Gypsies – Human rights – Right to respect for private and family life – Appellants purchasing land in area of outstanding natural beauty – Planning permission refused for siting of residential caravans on site – Inspector finding no interference with home where appellants not yet resident on appeal site – Whether inspector erring in view that Article 8 not engaged – Whether consideration of Article 8(2) would have affected outcome of decision – Appeal dismissed

The appellant gypsies purchased two adjoining plots of land in respect of which they applied for planning permission for a change of use to a residential caravan site. The second respondent local planning authority refused the application and the appellant appealed to the first respondent’s inspector. Meanwhile, they continued to live elsewhere; at the date of the appeal hearing, they were living in a caravan in a roadside lay-by. The inspector considered various factors, including: (i) the need for a site to accommodate the appellants and for additional gypsy sites in that area generally; and (ii) the importance of stability from the point of view both of health and the education of the second appellant’s children. However, dismissing the appeal, he concluded that such considerations did not outweigh the harm that the development would cause to the character and appearance of the area, which lay within an area of outstanding natural beauty. He found that, because they did not live on the appeal site, there was no interference with the appellants’ right to respect for their homes under Article 8 of the European Convention on Human Rights.

The appellants challenged the inspector’s decision under section 288 of the Town and Country Planning Act 1990. They contended that: (i) he had erred in finding that Article 8 was not engaged because they did not already live on the appeal site; and (ii) he did not appear to have considered the effect of a refusal of planning permission on their right to private and family life. The judge upheld the inspector’s decision, holding that he had taken the correct approach, and that even if, contrary to that view, there was a wider interference with private and family life, it would have made no difference to the inspector’s decision: see [2008] EWHC 2937 (Admin); [2008] PLSCS 299. The appellants appealed.

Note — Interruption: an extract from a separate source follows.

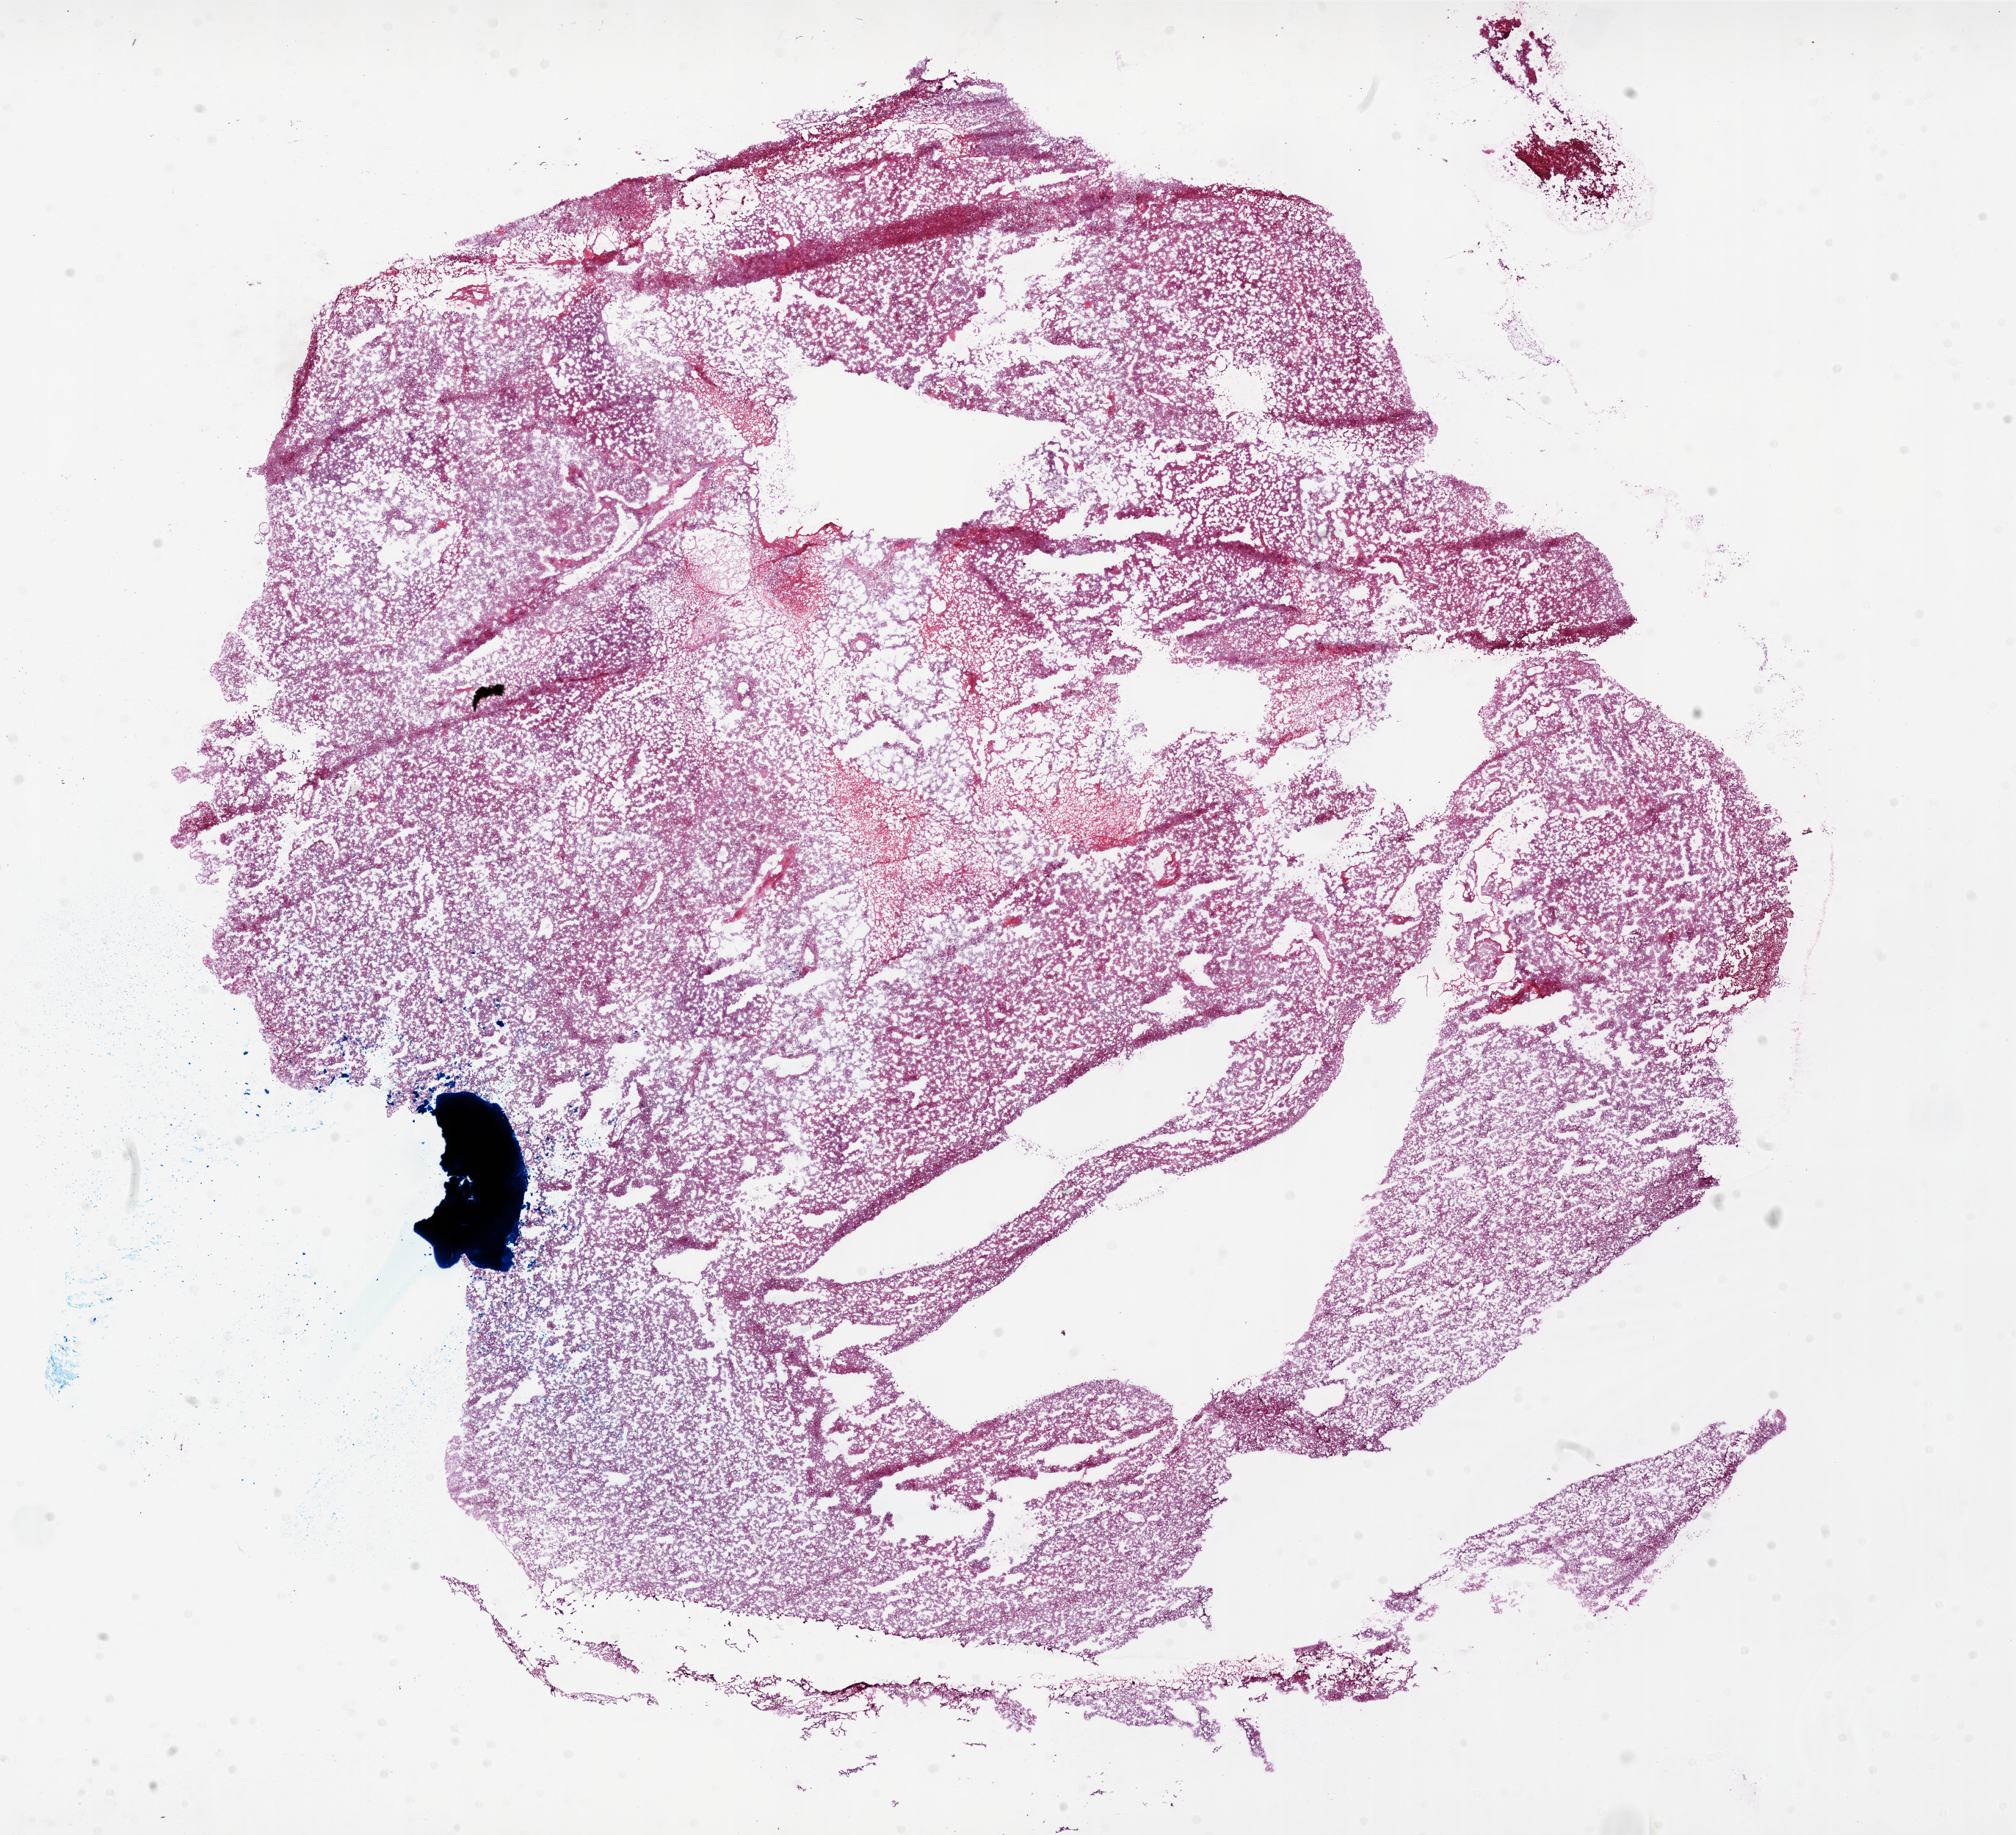
Digitized H&E tissue section (whole slide) — shown as a low-resolution overview of the whole scanned area (about 22.0 x 20.0 mm). Frozen section from the top of the tissue portion. Brain, primary tumour sample. Male patient; age at initial diagnosis 61 years. Pathologist review of this section (percent, as recorded): tumour cells 90%, tumour nuclei 100%, normal cells 0%, stromal cells 0%, necrosis 10%.
Diagnosis: Glioblastoma.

Held: The appeal was dismissed.

The inspector and the judge had erred in finding that Article 8 was not in issue if the appellants had not moved onto the appeal site. If that approach were correct, a person who unlawfully occupied a site without first obtaining planning permission would be in a better position than someone who, as with the appellants, lived elsewhere while their application was being decided. Such an unsatisfactory result should not arise unless the authorities compelled it. They did not: Chapman v United Kingdom 27238/95 (2001) 33 EHRR 18, Connors v United Kingdom 66746/01 [2004] 4 PLR 16, Chichester District Council v First Secretary of State [2004] EWCA Civ 1248; [2005] 3 PLR 39 and Harrow London Borough Council v Qazi [2003] UKHL 43; [2003] 3 EGLE 109 considered.

It was artificial to dissociate the physical home from private and family life, all of which required respect and were to a large extent inseparable. “Home” did not mean only fixed bricks-and-mortar accommodation but could include a mobile home. Therefore, it was not the case that, because they did not already live on the appeal site, the appellants had no home or private life with which to interfere. The caravan was their home, in which they carried on their private life. By denying them a stable base for the caravan on the land that they owned, the refusal of planning permission infringed their Article 8 rights, whether or not the caravan was stationed on the land in respect of which the appellants sought a change of use. That conclusion did not require the imposition of a positive rather than a negative obligation on the planning authorities.

However, the inspector would have reached the same conclusion on the planning appeal even if he had found Article 8 to be engaged. The concept of proportionality was inherent in the approach to decision making in planning law, and the inspector had weighed as planning considerations all the factors that would have had to be weighed in carrying out the balancing exercise under Article 8(2). The fact that he had not appreciated that Article 8 applied did not alter the result: Lough v First Secretary of State [2004] EWCA Civ 905; [2004] 1 WLR 2557 applied.

David Watkinson (instructed by South West Law Ltd) appeared for the appellant; Gordon Nardell and Colin Thomann (instructed by the Treasury Solicitor) appeared for the first respondent; the second respondents did not appear and were not represented.